[Recorded data]

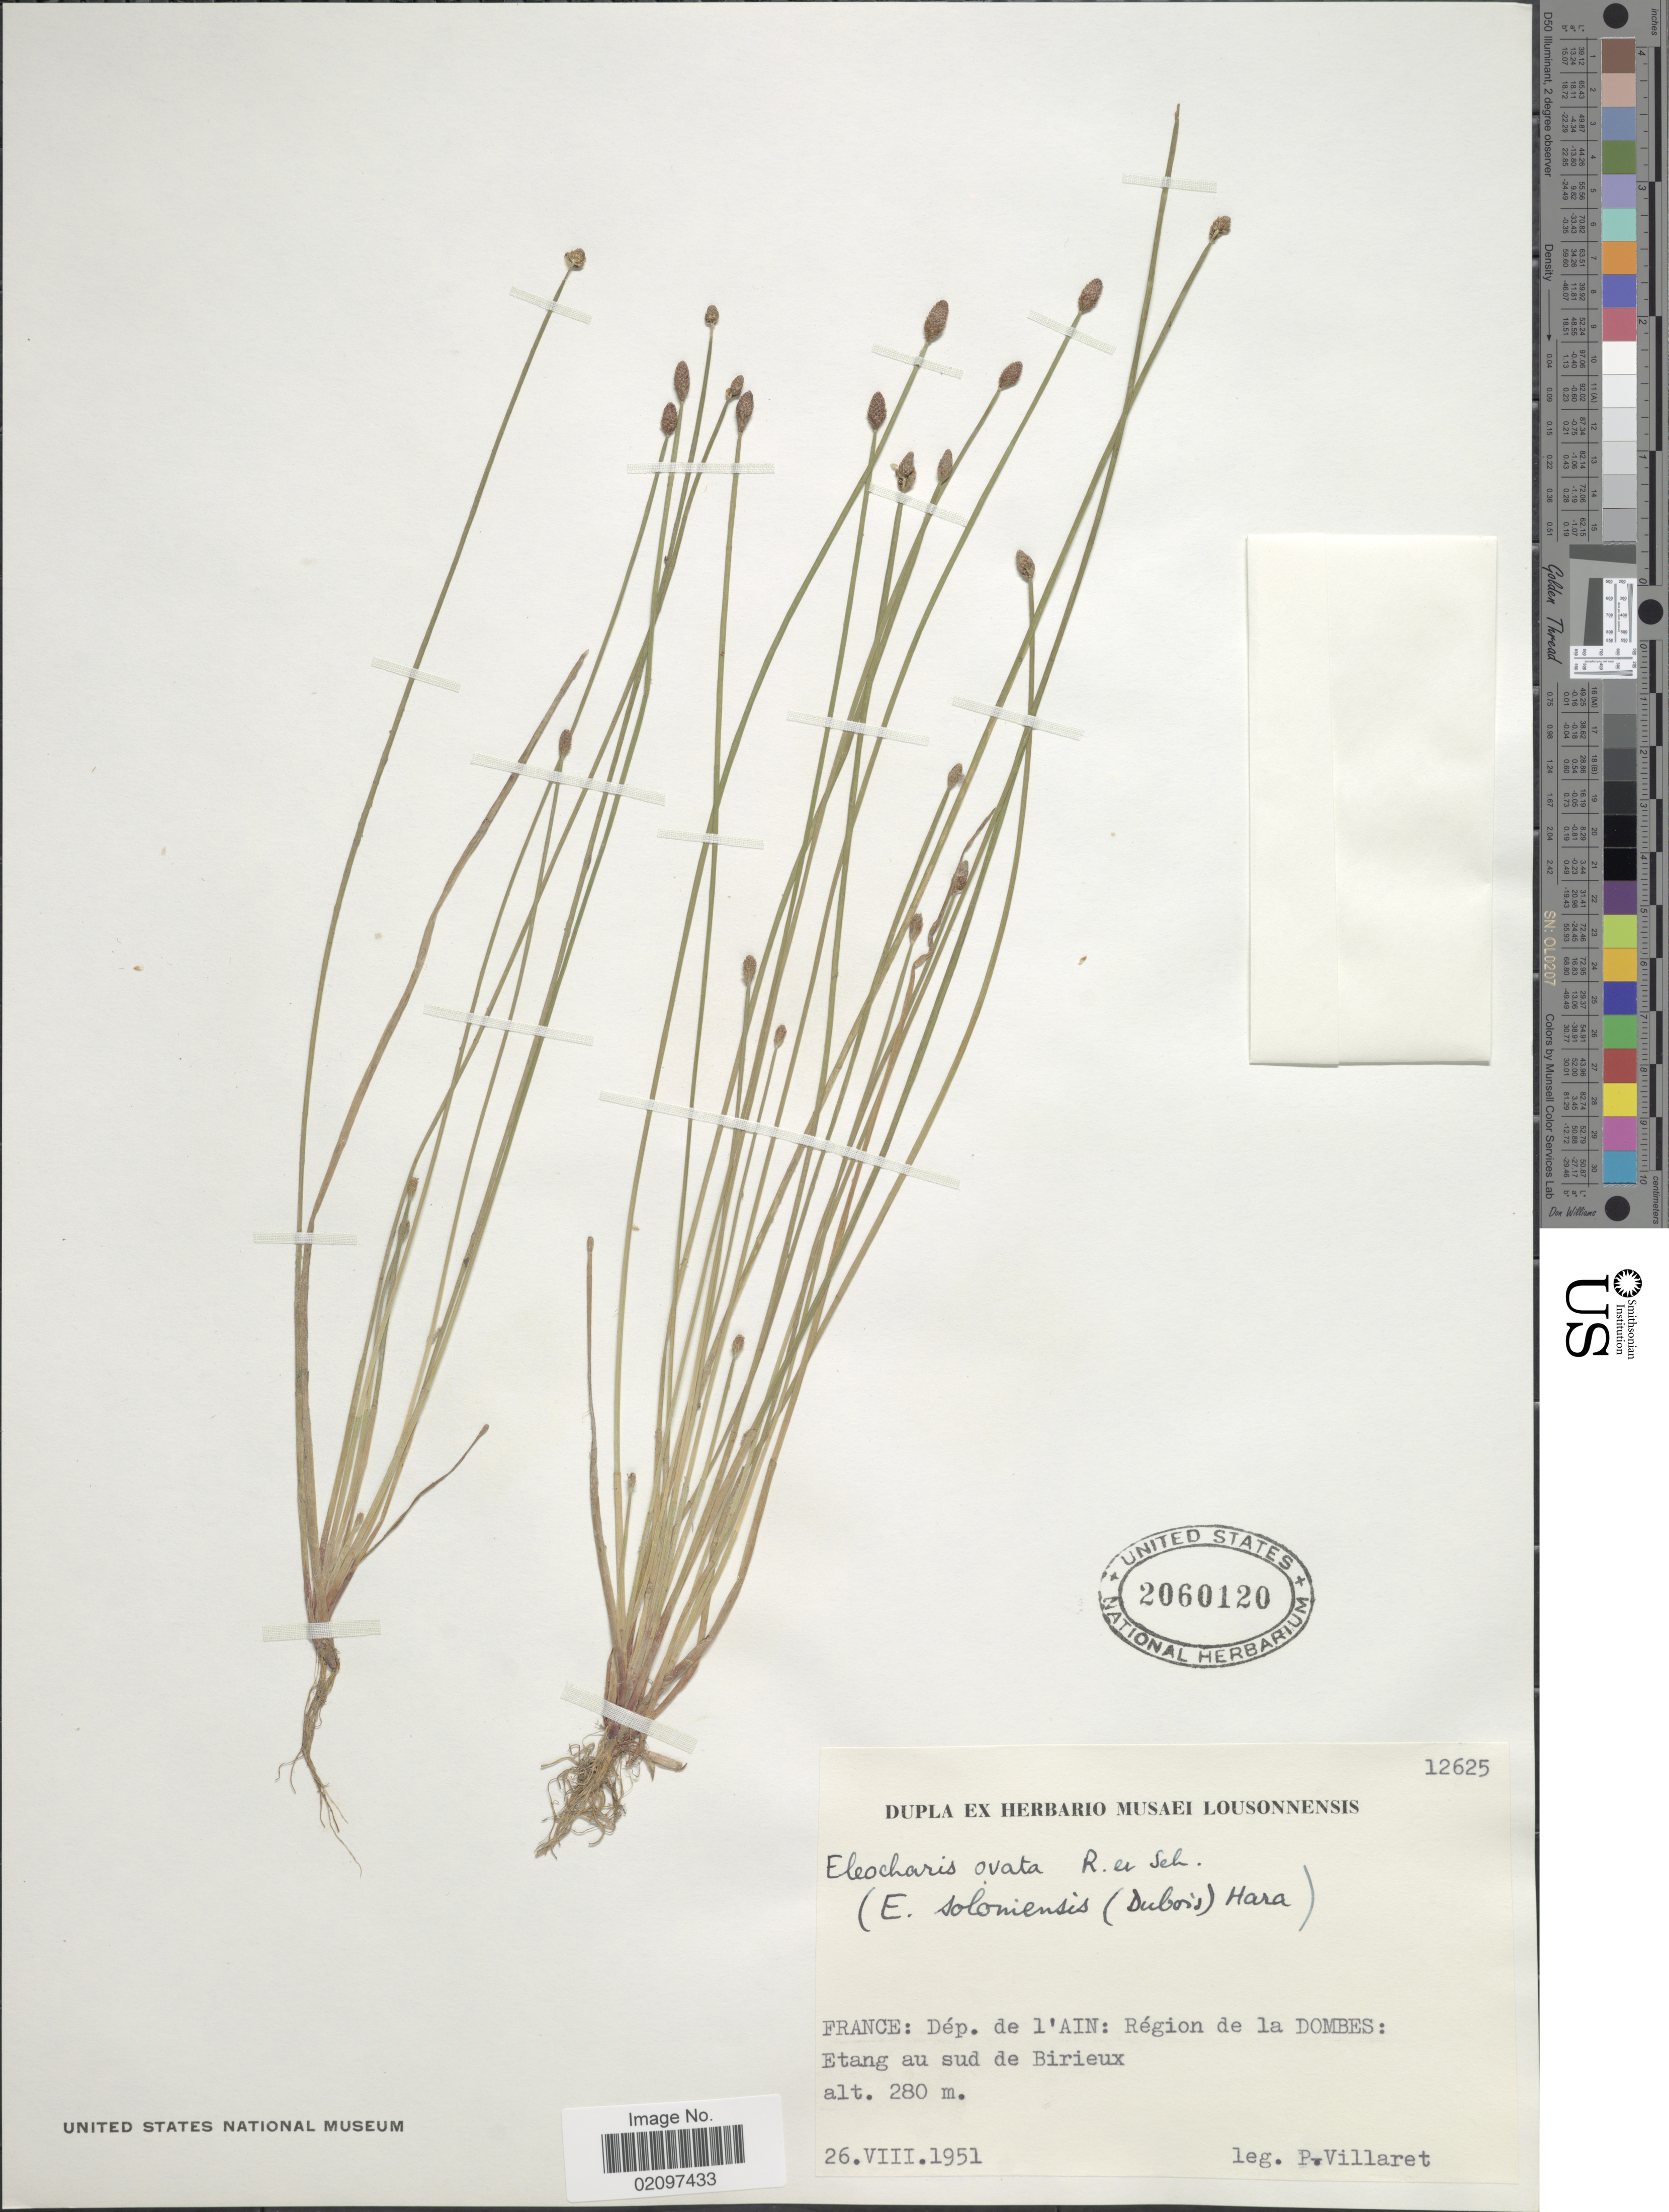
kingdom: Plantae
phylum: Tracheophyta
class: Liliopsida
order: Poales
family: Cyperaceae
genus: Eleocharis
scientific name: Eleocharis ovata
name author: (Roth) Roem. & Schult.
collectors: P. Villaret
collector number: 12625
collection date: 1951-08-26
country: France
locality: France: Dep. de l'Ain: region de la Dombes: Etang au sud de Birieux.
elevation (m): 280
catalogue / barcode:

YOUR OBJECTIVE: Quote every line of the material word for word, leaving out the pictures.

EXERCISE OUTPUT:
kingdom: Plantae
phylum: Tracheophyta
class: Liliopsida
order: Poales
family: Cyperaceae
genus: Eleocharis
scientific name: Eleocharis ovata
name author: (Roth) Roem. & Schult.
collectors: P. Villaret
collector number: 12625
collection date: 1951-08-26
country: France
locality: France: Dep. de l'Ain: region de la Dombes: Etang au sud de Birieux.
elevation (m): 280
catalogue / barcode:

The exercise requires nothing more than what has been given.